Les fonctions de communication sont acquises de façon inégale par les enfants de cette étude, que les moyens soient verbaux ou non. L’unique fonction totalement maîtrisée

est la fonction expressive : tous les enfants, en effet, utilisent mimiques, gestes ou mots pour exprimer des émotions.

La fonction conative, permettant d’agir sur autrui, est acquise par 10/11 enfants : le onzième et dernier enfant, Joachim, l’utilise de façon incertaine.

La fonction phatique est maîtrisée par 7/11 enfants : les quatre autres sujets l’utilisent peu, voire très peu.

La fonction référentielle est acquise par 7/11 enfants, qui ne sont pas les mêmes que pour la fonction phatique.

Les fonctions poétique et métalinguistique ne sont encore utilisées par aucun enfant de cette population d’étude.

158 On constate par conséquent une gradation dans le développement des fonctions de communication. Les fonctions référentielle, poétique et métalinguistique dépendent en effet du support verbal ; les deux dernières supposent également une mise à distance du langage et une réflexion à son sujet.

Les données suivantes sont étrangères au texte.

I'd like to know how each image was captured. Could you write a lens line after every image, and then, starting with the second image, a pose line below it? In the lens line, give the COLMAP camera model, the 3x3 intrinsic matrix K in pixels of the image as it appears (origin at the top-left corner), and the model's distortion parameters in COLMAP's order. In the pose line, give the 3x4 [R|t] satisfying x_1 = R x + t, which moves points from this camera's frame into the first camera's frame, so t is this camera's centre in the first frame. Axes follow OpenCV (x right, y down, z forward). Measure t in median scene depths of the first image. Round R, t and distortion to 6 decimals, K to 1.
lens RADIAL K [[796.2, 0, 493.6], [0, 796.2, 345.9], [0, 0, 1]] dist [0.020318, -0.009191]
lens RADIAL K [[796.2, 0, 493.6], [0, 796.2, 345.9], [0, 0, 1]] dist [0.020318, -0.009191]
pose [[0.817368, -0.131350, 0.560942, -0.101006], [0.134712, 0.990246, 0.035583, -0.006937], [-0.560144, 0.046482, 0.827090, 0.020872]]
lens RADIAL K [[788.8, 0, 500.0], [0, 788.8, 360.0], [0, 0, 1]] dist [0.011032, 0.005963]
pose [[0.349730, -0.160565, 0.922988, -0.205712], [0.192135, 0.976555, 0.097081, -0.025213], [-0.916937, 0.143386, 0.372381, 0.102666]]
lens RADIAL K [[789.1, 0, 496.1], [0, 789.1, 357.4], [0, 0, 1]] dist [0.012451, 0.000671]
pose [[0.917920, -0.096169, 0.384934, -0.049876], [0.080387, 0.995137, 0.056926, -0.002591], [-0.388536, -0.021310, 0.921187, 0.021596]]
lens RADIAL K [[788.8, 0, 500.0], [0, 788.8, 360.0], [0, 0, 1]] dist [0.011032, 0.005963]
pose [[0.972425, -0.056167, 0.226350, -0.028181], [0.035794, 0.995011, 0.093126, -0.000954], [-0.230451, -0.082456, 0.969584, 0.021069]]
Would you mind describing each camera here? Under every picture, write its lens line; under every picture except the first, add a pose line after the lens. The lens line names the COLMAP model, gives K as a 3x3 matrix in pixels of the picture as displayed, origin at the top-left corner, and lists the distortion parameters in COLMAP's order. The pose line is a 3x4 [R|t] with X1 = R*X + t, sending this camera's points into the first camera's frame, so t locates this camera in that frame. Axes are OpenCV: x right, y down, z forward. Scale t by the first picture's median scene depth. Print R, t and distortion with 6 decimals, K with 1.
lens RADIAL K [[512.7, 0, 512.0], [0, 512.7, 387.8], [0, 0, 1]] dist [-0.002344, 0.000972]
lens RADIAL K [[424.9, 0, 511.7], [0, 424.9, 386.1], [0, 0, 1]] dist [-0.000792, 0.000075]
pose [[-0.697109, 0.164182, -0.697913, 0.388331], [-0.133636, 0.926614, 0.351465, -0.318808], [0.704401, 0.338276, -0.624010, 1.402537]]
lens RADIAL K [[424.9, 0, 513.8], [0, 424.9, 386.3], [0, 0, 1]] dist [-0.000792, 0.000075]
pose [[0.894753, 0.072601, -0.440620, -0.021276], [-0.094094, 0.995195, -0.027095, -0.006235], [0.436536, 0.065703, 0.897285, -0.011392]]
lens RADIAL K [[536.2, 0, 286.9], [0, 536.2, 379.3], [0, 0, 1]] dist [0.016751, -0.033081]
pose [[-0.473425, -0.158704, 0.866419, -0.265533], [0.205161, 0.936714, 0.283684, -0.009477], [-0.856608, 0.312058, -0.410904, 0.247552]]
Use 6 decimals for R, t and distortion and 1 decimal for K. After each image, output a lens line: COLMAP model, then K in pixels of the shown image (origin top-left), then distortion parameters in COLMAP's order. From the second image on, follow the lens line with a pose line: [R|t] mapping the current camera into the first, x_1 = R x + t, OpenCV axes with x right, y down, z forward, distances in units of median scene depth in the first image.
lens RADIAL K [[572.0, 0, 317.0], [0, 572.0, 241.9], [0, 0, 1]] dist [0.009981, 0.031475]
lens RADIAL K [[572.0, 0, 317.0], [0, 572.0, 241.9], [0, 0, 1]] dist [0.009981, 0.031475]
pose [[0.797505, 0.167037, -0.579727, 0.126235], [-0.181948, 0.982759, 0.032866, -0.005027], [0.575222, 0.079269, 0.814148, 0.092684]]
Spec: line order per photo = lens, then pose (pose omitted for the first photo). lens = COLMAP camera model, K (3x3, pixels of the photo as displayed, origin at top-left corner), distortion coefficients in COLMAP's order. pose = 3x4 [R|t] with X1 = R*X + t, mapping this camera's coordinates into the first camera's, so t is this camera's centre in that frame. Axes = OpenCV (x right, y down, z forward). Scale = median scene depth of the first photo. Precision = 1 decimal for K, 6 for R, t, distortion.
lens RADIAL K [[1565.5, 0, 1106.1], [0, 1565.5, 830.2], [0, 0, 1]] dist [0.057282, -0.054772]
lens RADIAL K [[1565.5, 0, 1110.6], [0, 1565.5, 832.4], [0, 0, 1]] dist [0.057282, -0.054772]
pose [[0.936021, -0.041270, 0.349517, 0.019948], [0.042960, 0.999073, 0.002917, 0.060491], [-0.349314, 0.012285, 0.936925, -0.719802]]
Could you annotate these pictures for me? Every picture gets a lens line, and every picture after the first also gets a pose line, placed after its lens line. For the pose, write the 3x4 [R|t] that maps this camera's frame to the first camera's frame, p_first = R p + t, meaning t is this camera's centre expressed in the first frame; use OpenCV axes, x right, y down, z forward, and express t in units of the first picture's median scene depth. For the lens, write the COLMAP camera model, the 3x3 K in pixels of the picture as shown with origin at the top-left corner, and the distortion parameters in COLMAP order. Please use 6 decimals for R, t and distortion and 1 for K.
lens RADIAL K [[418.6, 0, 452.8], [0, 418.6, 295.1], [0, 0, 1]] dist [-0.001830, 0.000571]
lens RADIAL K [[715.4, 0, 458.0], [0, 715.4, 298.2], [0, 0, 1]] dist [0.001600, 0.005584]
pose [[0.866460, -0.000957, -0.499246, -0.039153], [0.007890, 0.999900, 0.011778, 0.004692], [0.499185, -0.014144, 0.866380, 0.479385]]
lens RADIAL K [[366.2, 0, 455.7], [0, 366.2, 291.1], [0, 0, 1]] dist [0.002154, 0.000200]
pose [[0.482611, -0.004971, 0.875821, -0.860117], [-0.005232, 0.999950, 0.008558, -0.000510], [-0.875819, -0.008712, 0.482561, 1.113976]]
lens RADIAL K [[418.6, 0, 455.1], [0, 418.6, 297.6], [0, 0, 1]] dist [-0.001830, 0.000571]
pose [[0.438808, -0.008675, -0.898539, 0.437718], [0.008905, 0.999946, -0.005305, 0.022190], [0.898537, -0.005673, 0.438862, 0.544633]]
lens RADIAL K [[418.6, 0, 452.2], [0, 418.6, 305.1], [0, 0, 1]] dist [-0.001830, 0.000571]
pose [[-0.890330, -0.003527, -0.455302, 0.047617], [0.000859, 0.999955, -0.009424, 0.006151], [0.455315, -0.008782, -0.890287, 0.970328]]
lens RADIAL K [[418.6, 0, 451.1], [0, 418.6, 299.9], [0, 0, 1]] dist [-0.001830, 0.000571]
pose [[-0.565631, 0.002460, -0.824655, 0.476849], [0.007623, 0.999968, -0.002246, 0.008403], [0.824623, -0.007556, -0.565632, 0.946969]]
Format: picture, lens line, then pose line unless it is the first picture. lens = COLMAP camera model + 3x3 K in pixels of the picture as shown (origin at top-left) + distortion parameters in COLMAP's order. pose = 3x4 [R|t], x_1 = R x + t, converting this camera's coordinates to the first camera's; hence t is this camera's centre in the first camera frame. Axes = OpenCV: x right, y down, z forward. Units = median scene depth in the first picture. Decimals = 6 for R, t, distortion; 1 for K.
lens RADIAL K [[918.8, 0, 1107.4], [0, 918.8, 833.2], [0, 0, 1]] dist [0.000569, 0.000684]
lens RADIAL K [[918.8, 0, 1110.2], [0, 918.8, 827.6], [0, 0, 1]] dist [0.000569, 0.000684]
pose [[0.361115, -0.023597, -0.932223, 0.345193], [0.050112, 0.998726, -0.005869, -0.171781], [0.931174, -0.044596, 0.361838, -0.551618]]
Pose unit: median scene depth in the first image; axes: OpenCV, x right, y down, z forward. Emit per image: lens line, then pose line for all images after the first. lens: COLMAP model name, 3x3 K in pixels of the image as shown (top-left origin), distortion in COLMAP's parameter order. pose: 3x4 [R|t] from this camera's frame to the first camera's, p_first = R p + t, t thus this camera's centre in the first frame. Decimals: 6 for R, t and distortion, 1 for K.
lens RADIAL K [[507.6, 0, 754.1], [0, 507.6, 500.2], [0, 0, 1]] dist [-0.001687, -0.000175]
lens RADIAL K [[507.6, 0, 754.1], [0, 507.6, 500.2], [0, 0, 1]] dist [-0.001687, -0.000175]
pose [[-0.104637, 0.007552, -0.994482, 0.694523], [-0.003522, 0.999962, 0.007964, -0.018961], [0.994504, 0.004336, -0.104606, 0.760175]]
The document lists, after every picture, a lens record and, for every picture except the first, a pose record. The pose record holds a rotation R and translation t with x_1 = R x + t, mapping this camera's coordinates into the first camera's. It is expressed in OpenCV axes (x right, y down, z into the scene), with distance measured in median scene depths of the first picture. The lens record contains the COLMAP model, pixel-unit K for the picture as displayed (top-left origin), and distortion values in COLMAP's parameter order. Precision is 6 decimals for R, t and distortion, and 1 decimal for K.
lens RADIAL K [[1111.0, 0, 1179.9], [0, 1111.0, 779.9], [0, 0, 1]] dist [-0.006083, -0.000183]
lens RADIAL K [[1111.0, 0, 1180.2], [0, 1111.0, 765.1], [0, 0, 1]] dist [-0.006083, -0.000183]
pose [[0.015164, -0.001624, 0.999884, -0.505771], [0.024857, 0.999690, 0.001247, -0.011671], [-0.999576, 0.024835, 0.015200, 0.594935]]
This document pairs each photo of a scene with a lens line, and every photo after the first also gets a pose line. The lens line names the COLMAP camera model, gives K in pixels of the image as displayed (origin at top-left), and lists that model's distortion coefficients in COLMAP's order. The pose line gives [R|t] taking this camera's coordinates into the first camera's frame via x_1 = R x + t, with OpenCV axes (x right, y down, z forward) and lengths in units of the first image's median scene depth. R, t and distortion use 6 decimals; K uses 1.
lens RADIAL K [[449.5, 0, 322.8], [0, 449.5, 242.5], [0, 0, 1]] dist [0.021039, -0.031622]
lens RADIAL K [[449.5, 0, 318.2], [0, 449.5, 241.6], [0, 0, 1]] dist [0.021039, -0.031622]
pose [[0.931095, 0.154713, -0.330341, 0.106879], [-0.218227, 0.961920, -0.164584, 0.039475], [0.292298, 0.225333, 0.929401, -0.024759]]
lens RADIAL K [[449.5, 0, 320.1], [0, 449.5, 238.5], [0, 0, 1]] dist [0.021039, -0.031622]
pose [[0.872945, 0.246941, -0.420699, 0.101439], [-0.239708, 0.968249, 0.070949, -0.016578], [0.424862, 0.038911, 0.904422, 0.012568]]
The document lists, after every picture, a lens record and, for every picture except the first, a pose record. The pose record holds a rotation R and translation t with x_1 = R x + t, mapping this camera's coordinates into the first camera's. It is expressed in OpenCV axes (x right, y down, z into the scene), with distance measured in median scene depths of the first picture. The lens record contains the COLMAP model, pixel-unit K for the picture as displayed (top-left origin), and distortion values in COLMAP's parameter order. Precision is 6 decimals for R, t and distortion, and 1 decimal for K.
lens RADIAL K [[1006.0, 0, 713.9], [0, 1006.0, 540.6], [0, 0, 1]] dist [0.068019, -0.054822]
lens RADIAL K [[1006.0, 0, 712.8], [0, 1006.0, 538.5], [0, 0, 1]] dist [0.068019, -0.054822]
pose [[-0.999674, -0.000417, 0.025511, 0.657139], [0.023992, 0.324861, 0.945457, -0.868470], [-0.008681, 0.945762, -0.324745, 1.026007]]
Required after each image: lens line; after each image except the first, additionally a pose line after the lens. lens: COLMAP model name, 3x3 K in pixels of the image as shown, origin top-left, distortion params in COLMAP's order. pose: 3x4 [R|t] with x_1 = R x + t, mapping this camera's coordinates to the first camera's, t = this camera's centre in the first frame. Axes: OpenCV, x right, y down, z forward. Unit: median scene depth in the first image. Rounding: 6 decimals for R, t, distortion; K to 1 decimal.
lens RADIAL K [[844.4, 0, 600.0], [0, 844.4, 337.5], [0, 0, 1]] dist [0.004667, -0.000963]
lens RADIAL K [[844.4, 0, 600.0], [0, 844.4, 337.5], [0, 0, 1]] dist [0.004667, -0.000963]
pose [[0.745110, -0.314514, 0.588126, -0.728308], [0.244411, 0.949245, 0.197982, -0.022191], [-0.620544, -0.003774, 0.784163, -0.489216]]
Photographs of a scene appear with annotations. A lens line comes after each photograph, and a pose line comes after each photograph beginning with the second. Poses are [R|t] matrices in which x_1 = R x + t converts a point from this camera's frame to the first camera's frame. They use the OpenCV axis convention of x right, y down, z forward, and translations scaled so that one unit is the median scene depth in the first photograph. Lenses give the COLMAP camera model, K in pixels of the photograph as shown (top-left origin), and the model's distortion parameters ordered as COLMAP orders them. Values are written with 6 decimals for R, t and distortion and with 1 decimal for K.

La fonction phatique, elle, est liée à l’attention conjointe : elle est donc peu développée par les enfants n’ayant pas encore atteint ce stade cognitif.

4. Les premiers mots utilisés par ces enfants :

Les mots les plus utilisés par ces enfants sont « oui – non », « bonjour – au revoir », « maman », « papa », « allô », « regarde », « boum ». Les images et objets les plus souvent dénommés sont « bateau », « avion », « lumière », « lunettes », « gâteau », « biberon », « bébé » et « lapin ».

Les mots relevant de la fonction phatique et/ou conative les plus fréquents sont : « encore », « allez » et « attends ».

Certains enfants utilisent des marqueurs spatiaux ou de quantification, tels : « où ? », « ici », « là », « partout », « tout plein », « assez », « tout ça », « apu » et « un petit peu ».